◆ **Description of the task**: Please repeat every entry exactly as written, but skip the pictures.

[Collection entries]

··········

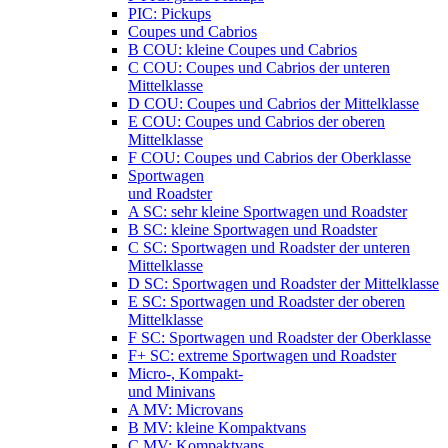
PIC: Pickups
Coupes und Cabrios
B COU: kleine Coupes und Cabrios
C COU: Coupes und Cabrios der unteren
Mittelklasse
D COU: Coupes und Cabrios der Mittelklasse
E COU: Coupes und Cabrios der oberen
Mittelklasse
F COU: Coupes und Cabrios der Oberklasse
Sportwagen
und Roadster
A SC: sehr kleine Sportwagen und Roadster
B SC: kleine Sportwagen und Roadster
C SC: Sportwagen und Roadster der unteren
Mittelklasse
D SC: Sportwagen und Roadster der Mittelklasse
E SC: Sportwagen und Roadster der oberen
Mittelklasse
F SC: Sportwagen und Roadster der Oberklasse
F+ SC: extreme Sportwagen und Roadster
Micro-, Kompakt-
und Minivans
A MV: Microvans
B MV: kleine Kompaktvans
C MV: Kompaktvans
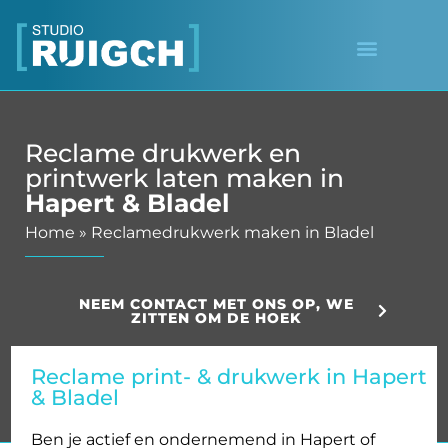
Reclame drukwerk en
printwerk laten maken in
Hapert & Bladel
Home
»
Reclamedrukwerk maken in Bladel
NEEM CONTACT MET ONS OP, WE
ZITTEN OM DE HOEK
Reclame print- & drukwerk in Hapert
& Bladel
Ben je actief en ondernemend in Hapert of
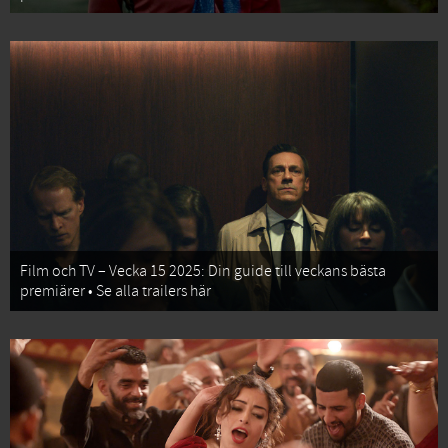
Film och TV – Vecka 15 2025: Din guide till veckans bästa
premiärer • Se alla trailers här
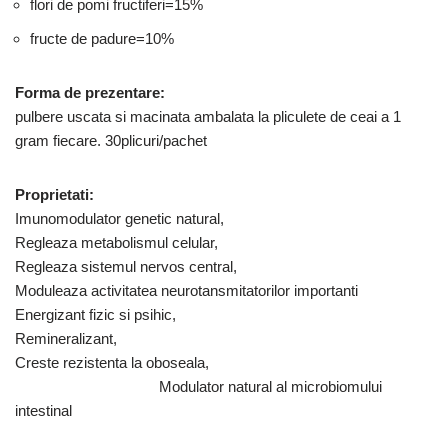
flori de pomi fructiferi=15%
fructe de padure=10%
Forma de prezentare:
pulbere uscata si macinata ambalata la pliculete de ceai a 1
gram fiecare. 30plicuri/pachet
Proprietati:
Imunomodulator genetic natural,
Regleaza metabolismul celular,
Regleaza sistemul nervos central,
Moduleaza activitatea neurotansmitatorilor importanti
Energizant fizic si psihic,
Remineralizant,
Creste rezistenta la oboseala,
Modulator natural al microbiomului
intestinal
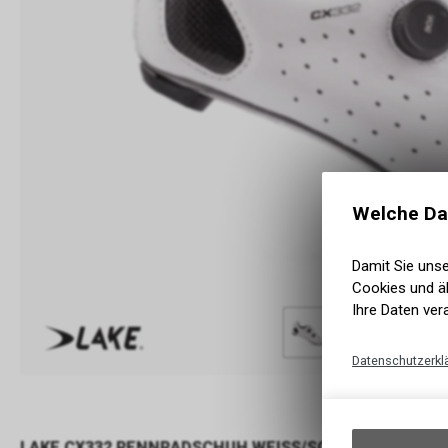
Welche Da
Damit Sie uns
Cookies und äh
Ihre Daten ver
Datenschutzerkl
LAKE CX332 RENNRADSCHUH WEISS/SCHWARZ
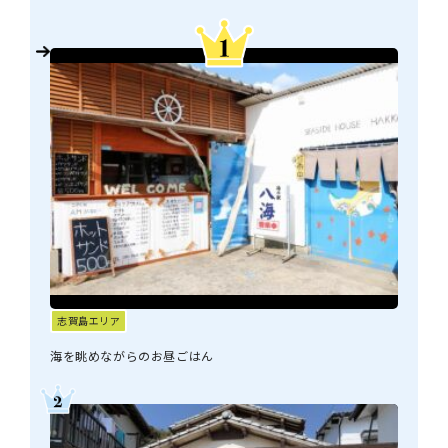
志賀島エリア
海を眺めながらのお昼ごはん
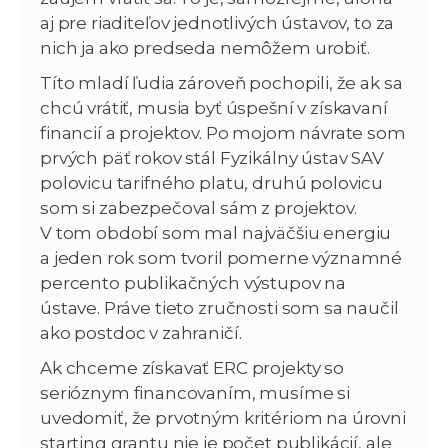
aj pre riaditeľov jednotlivých ústavov, to za
nich ja ako predseda nemôžem urobiť.
Títo mladí ľudia zároveň pochopili, že ak sa
chcú vrátiť, musia byť úspešní v získavaní
financií a projektov. Po mojom návrate som
prvých päť rokov stál Fyzikálny ústav SAV
polovicu tarifného platu, druhú polovicu
som si zabezpečoval sám z projektov.
V tom období som mal najväčšiu energiu
a jeden rok som tvoril pomerne významné
percento publikačných výstupov na
ústave. Práve tieto zručnosti som sa naučil
ako postdoc v zahraničí.
Ak chceme získavať ERC projekty so
serióznym financovaním, musíme si
uvedomiť, že prvotným kritériom na úrovni
starting grantu nie je počet publikácií, ale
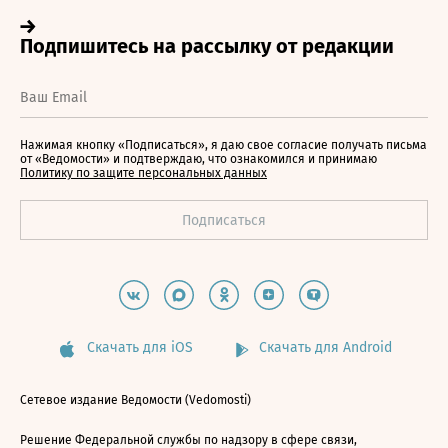
Нажимая кнопку «Подписаться», я даю свое согласие получать письма
от «Ведомости» и подтверждаю, что ознакомился и принимаю
Политику по защите персональных данных
Скачать для iOS
Скачать для Android
Сетевое издание Ведомости (Vedomosti)
Решение Федеральной службы по надзору в сфере связи,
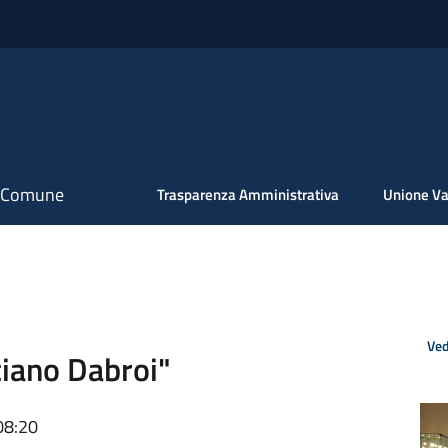
il Comune
Trasparenza Amministrativa
Unione Va
Ved
iano Dabroi"
08:20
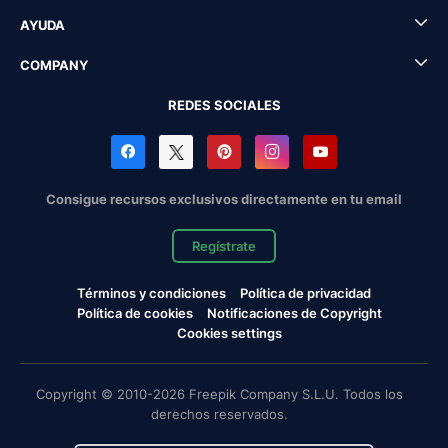
AYUDA
COMPANY
REDES SOCIALES
Consigue recursos exclusivos directamente en tu email
Regístrate
Términos y condiciones
Política de privacidad
Política de cookies
Notificaciones de Copyright
Cookies settings
Copyright © 2010-2026 Freepik Company S.L.U. Todos los
derechos reservados.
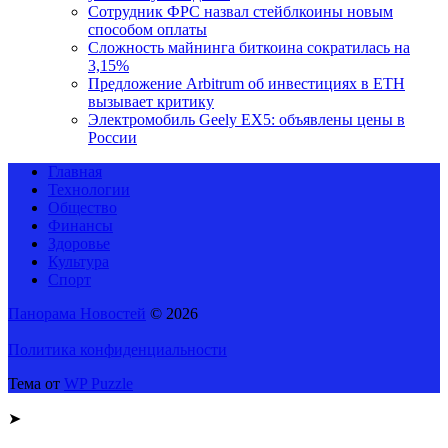
Сотрудник ФРС назвал стейблкоины новым
способом оплаты
Сложность майнинга биткоина сократилась на
3,15%
Предложение Arbitrum об инвестициях в ETH
вызывает критику
Электромобиль Geely EX5: объявлены цены в
России
Главная
Технологии
Общество
Финансы
Здоровье
Культура
Спорт
Панорама Новостей
© 2026
Политика конфиденциальности
Тема от
WP Puzzle
➤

··········

◆ **Answer to this task**:
PIC: Pickups
Coupes und Cabrios
B COU: kleine Coupes und Cabrios
C COU: Coupes und Cabrios der unteren
Mittelklasse
D COU: Coupes und Cabrios der Mittelklasse
E COU: Coupes und Cabrios der oberen
Mittelklasse
F COU: Coupes und Cabrios der Oberklasse
Sportwagen
und Roadster
A SC: sehr kleine Sportwagen und Roadster
B SC: kleine Sportwagen und Roadster
C SC: Sportwagen und Roadster der unteren
Mittelklasse
D SC: Sportwagen und Roadster der Mittelklasse
E SC: Sportwagen und Roadster der oberen
Mittelklasse
F SC: Sportwagen und Roadster der Oberklasse
F+ SC: extreme Sportwagen und Roadster
Micro-, Kompakt-
und Minivans
A MV: Microvans
B MV: kleine Kompaktvans
C MV: Kompaktvans
Reclame drukwerk en
printwerk laten maken in
Hapert & Bladel
Home
»
Reclamedrukwerk maken in Bladel
NEEM CONTACT MET ONS OP, WE
ZITTEN OM DE HOEK
Reclame print- & drukwerk in Hapert
& Bladel
Ben je actief en ondernemend in Hapert of
Film och TV – Vecka 15 2025: Din guide till veckans bästa
premiärer • Se alla trailers här
flori de pomi fructiferi=15%
fructe de padure=10%
Forma de prezentare:
pulbere uscata si macinata ambalata la pliculete de ceai a 1
gram fiecare. 30plicuri/pachet
Proprietati:
Imunomodulator genetic natural,
Regleaza metabolismul celular,
Regleaza sistemul nervos central,
Moduleaza activitatea neurotansmitatorilor importanti
Energizant fizic si psihic,
Remineralizant,
Creste rezistenta la oboseala,
Modulator natural al microbiomului
intestinal
Welche Da
Damit Sie uns
Cookies und äh
Ihre Daten ver
Datenschutzerkl
LAKE CX332 RENNRADSCHUH WEISS/SCHWARZ
志賀島エリア
海を眺めながらのお昼ごはん
aj pre riaditeľov jednotlivých ústavov, to za
nich ja ako predseda nemôžem urobiť.
Títo mladí ľudia zároveň pochopili, že ak sa
chcú vrátiť, musia byť úspešní v získavaní
financií a projektov. Po mojom návrate som
prvých päť rokov stál Fyzikálny ústav SAV
polovicu tarifného platu, druhú polovicu
som si zabezpečoval sám z projektov.
V tom období som mal najväčšiu energiu
a jeden rok som tvoril pomerne významné
percento publikačných výstupov na
ústave. Práve tieto zručnosti som sa naučil
ako postdoc v zahraničí.
Ak chceme získavať ERC projekty so
serióznym financovaním, musíme si
uvedomiť, že prvotným kritériom na úrovni
starting grantu nie je počet publikácií, ale
Нажимая кнопку «Подписаться», я даю свое согласие получать письма
от «Ведомости» и подтверждаю, что ознакомился и принимаю
Политику по защите персональных данных
Скачать для iOS
Скачать для Android
Сетевое издание Ведомости (Vedomosti)
Решение Федеральной службы по надзору в сфере связи,
il Comune
Trasparenza Amministrativa
Unione Va
Ved
iano Dabroi"
08:20
AYUDA
COMPANY
REDES SOCIALES
Consigue recursos exclusivos directamente en tu email
Regístrate
Términos y condiciones
Política de privacidad
Política de cookies
Notificaciones de Copyright
Cookies settings
Copyright © 2010-2026 Freepik Company S.L.U. Todos los
derechos reservados.
Сотрудник ФРС назвал стейблкоины новым
способом оплаты
Сложность майнинга биткоина сократилась на
3,15%
Предложение Arbitrum об инвестициях в ETH
вызывает критику
Электромобиль Geely EX5: объявлены цены в
России
Главная
Технологии
Общество
Финансы
Здоровье
Культура
Спорт
Панорама Новостей
© 2026
Политика конфиденциальности
Тема от
WP Puzzle
➤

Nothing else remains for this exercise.